Chapter 3 of 4
Writing Good Software
Practical principles for writing maintainable, testable, and robust code.
Key Insights
Good code is code that other engineers can understand, modify, and extend with confidence.
Testing is not about coverage numbers — it's about confidence in changes.
The best refactoring is the one you do incrementally alongside feature work.
Notes
Code Quality Tradeoffs
There's no absolute 'good' or 'bad' code. Quality depends on context: a prototype needs different standards than a payments system. The key is being intentional about the tradeoffs. Understand when to invest in quality and when speed matters more.
The Boy Scout Rule
Leave the codebase better than you found it. Every PR is an opportunity to make a small improvement: rename a confusing variable, extract a helper function, add a missing test.
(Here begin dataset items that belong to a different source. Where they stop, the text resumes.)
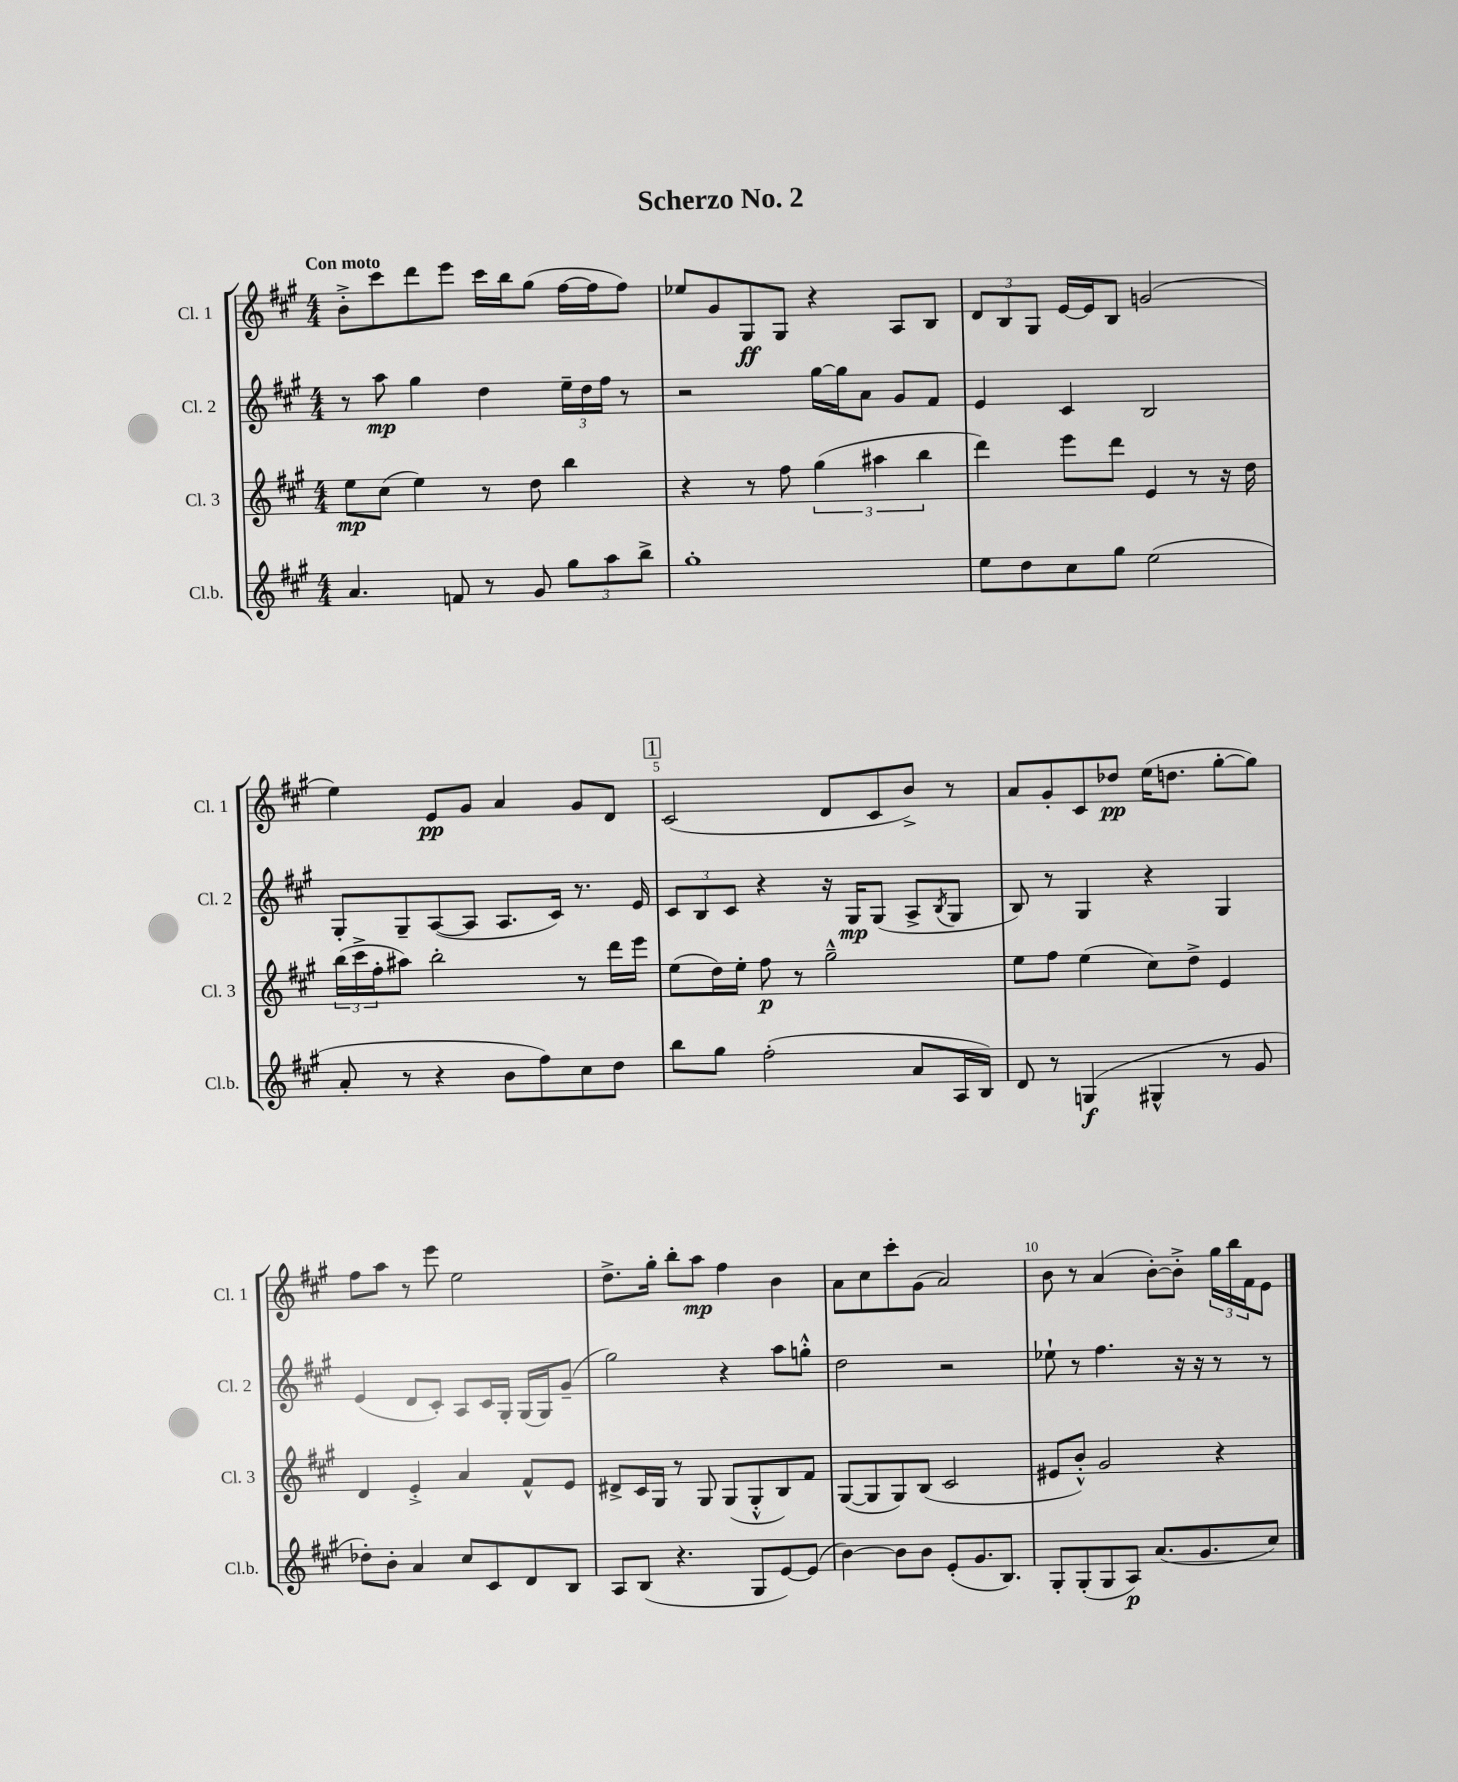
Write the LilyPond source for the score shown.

\header { title = "Scherzo No. 2" }
<<
\new StaffGroup <<
\new Staff = "s0" \with { instrumentName = "Cl. 1" shortInstrumentName = "Cl. 1" } {
    \clef treble \key a \major \numericTimeSignature \time 4/4 \tempo "Con moto"
    b'8-.-> cis'''8 d'''8 e'''8 cis'''16 b''16 gis''8( fis''16~ fis''16 fis''8) |
    ees''8 gis'8 gis8\ff gis8 r4 a8 b8 |
    \tuplet 3/2 { d'8 b8 gis8 } e'16~ e'16 b8 g'2( |
    e''4) e'8\pp gis'8 a'4 gis'8 d'8 |
    \mark \markup { \box "1" } cis'2( d'8 cis'8 b'8->) r8 |
    a'8 gis'8-. cis'8 des''8\pp e''16( d''8. gis''8~-. gis''8) |
    fis''8 a''8 r8 e'''8 e''2 |
    d''8.-> gis''16-. b''8-. a''8\mp fis''4 b'4 |
    a'8 cis''8 cis'''8-. gis'8( a'2) |
    b'8 r8 a'4( b'8~-.) b'8-.-> \tuplet 3/2 { gis''16 b''16 fis'16 } e'8 \bar "|." |
}
\new Staff = "s1" \with { instrumentName = "Cl. 2" shortInstrumentName = "Cl. 2" } {
    \clef treble \key a \major \numericTimeSignature \time 4/4
    r8 a''8\mp gis''4 d''4 \tuplet 3/2 { e''16-- d''16 fis''16 } r8 |
    r2 gis''16~ gis''16 a'8 gis'8 fis'8 |
    e'4 cis'4 b2 |
    gis8-. gis8-- a8~( a8 a8. cis'16) r8. e'16 |
    \mark \markup { \box "1" } \tuplet 3/2 { cis'8 b8 cis'8 } r4 r16 gis16\mp gis8( a8-> \acciaccatura { b8 } gis8 |
    b8) r8 gis4 r4 gis4 |
    e'4( d'8 cis'8-.) a8 cis'16 gis16-. gis16( gis16) gis'8--( |
    gis''2) r4 a''8 g''8-.-^ |
    d''2 r2 |
    ees''8-! r8 fis''4. r16 r16 r8 r8 \bar "|." |
}
\new Staff = "s2" \with { instrumentName = "Cl. 3" shortInstrumentName = "Cl. 3" } {
    \clef treble \key a \major \numericTimeSignature \time 4/4
    e''8\mp cis''8( e''4) r8 d''8 b''4 |
    r4 r8 fis''8 \tuplet 3/2 { gis''4( ais''4 b''4 } |
    d'''4) e'''8 d'''8 e'4 r8 r16 d''16 |
    \tuplet 3/2 { b''16( cis'''16-> fis''16-. } ais''8) b''2-. r8 d'''16 e'''16 |
    \mark \markup { \box "1" } e''8( d''16) e''16-. fis''8\p r8 gis''2---^ |
    e''8 fis''8 e''4( cis''8) d''8-> e'4 |
    d'4 e'4-.-> a'4 fis'8-^ e'8 |
    dis'8-> cis'16 gis16 r8 gis8 gis8( gis8-.-^ b8) fis'8 |
    gis8~( gis8 gis8) b8( cis'2 |
    eis'8 b'8-.-^) gis'2 r4 \bar "|." |
}
\new Staff = "s3" \with { instrumentName = "Cl.b." shortInstrumentName = "Cl.b." } {
    \clef treble \key a \major \numericTimeSignature \time 4/4
    a'4. f'8 r8 gis'8 \tuplet 3/2 { gis''8 a''8 b''8-> } |
    gis''1-. |
    e''8 d''8 cis''8 gis''8 e''2( |
    a'8-. r8 r4 b'8 fis''8) cis''8 d''8 |
    \mark \markup { \box "1" } b''8 gis''8 fis''2-.( a'8 a16 b16) |
    d'8 r8 g4\f( gis4-^ r8 gis'8 |
    des''8-.) b'8-. a'4 cis''8 cis'8 d'8 b8 |
    a8 b8( r4. gis8 e'8~) e'8( |
    b'4~) b'8 b'8 e'8-.( gis'8. b8.) |
    gis8-. gis8-.( gis8 a8\p) a'8.( gis'8. cis''8) \bar "|." |
}
>>
>>
\layout { \context { \Score \override BarNumber.break-visibility = ##(#f #t #t) barNumberVisibility = #(every-nth-bar-number-visible 5) } }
These incremental improvements prevent code rot.
Testing Strategy
Write tests that give you confidence to refactor. Unit tests for complex logic, integration tests for critical paths, and end-to-end tests for key user journeys. The testing pyramid still holds: many unit tests, fewer integration tests, even fewer E2E tests.
Over-Engineering
The most common mistake senior engineers make is over-engineering. Building for hypothetical future requirements adds complexity today with no guaranteed payoff. YAGNI (You Aren't Gonna Need It) is almost always correct. Build for today's known requirements.
Quotes
“The best code is the code you don't have to write. The second best is code that's easy to delete.”
“Complexity is the enemy of reliability.”